The above lines suggest how difficult, how capacious and yet how dreamy Bookchin’s program is. In other words: how utopian. I’m reminded of Herzl’s The Jewish State and its apodictic theses. Like them, Bookchin’s work lays out plans, and programs that are heady but have not found a continuous life. (However, Bookchin inspired Abdullah Ocalan, a pre-eminent Kurdish leader, who, in turn, enspirited his people to renovate their own society.)
His call for a new way of life is, or can be, demanding to the point of exhaustion. Colloquies, discussions, assemblies, options to attend, invitations to most everyone and the turning away from the irrational reveal daily life to be, in fact, the political life. However, anyone who has ever lived on a kibbutz knows how decision-making can tire out the most patient but reward the least intelligent. This is not news. Aristotle had remarked on the slow process of deliberation and the accompanying rise of mediocracy by assembly.

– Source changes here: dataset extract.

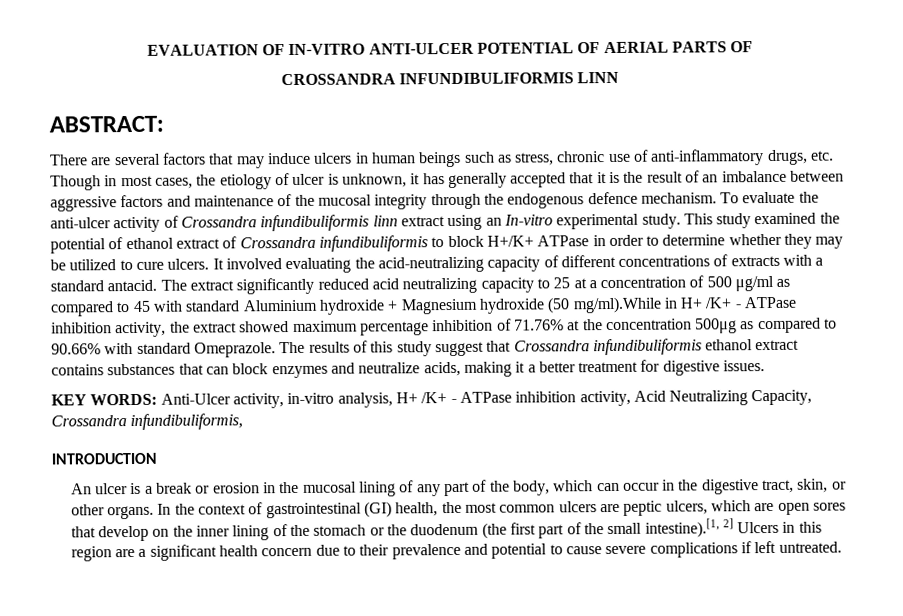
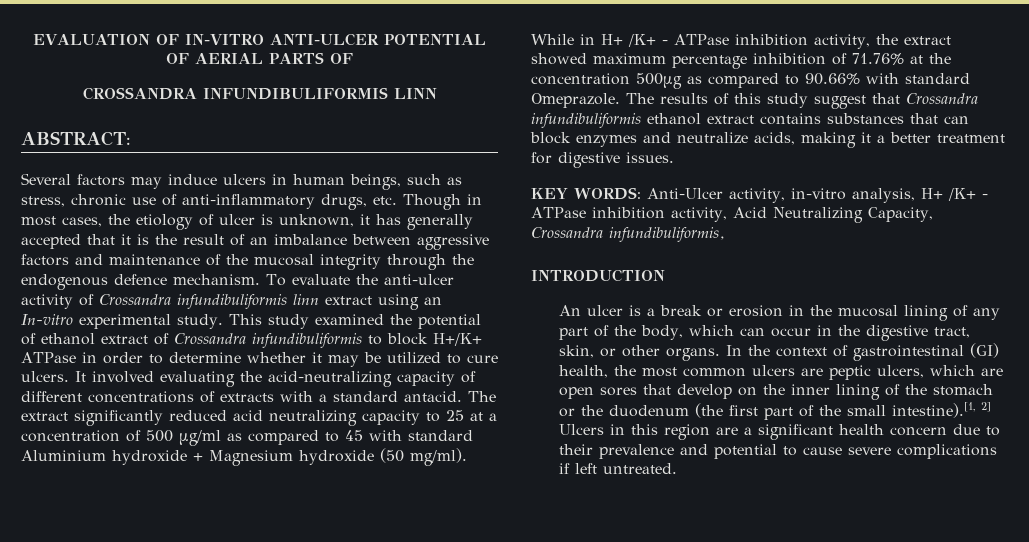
[50,152,235,166] There are several factors that -> [21,173,125,186] Several factors
[419,151,462,168] beings -> [350,174,401,190] beings,
[784,233,813,249] they -> [311,352,322,363] it
[572,296,662,314] mg/ml).While -> [410,448,467,466] [531,34,574,45] mg/ml). While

Nevertheless, Bookchin’s legacy has given us a torch. His Institute for Social Ecology in Vermont is one of these, lauded by many and practical in innovation. His common-sense defense of the Enlightenment’s heritage cuts against modern idiots who deny betterments made possible by science and technologies; his agenda for his version of anarchism is certainly doable, restoring the presence of people in a community’s life; his reading of the actual ground we put our feet on militates against some of the daft programs of deep ecology in which humans are of no more consideration than any other being; his commitment to developing a theory before action barricaded his suggestions against the ridiculous and smug righteousness of so many childish groups of the ‘60s and ‘70s, simply wanting to improvise their way in and out of dire situations.
In our moment of American jitters, Bookchin’s suggestions are luminous. They may point—as some can easily claim—to a utopia (nowhere) rather than a eutopia (the good place), a distinction Lewis Mumford liked to emphasize. However, dreamers and prophets bring fruit and fiber to our lives. To return to Herzl, if you will it, it is no dream.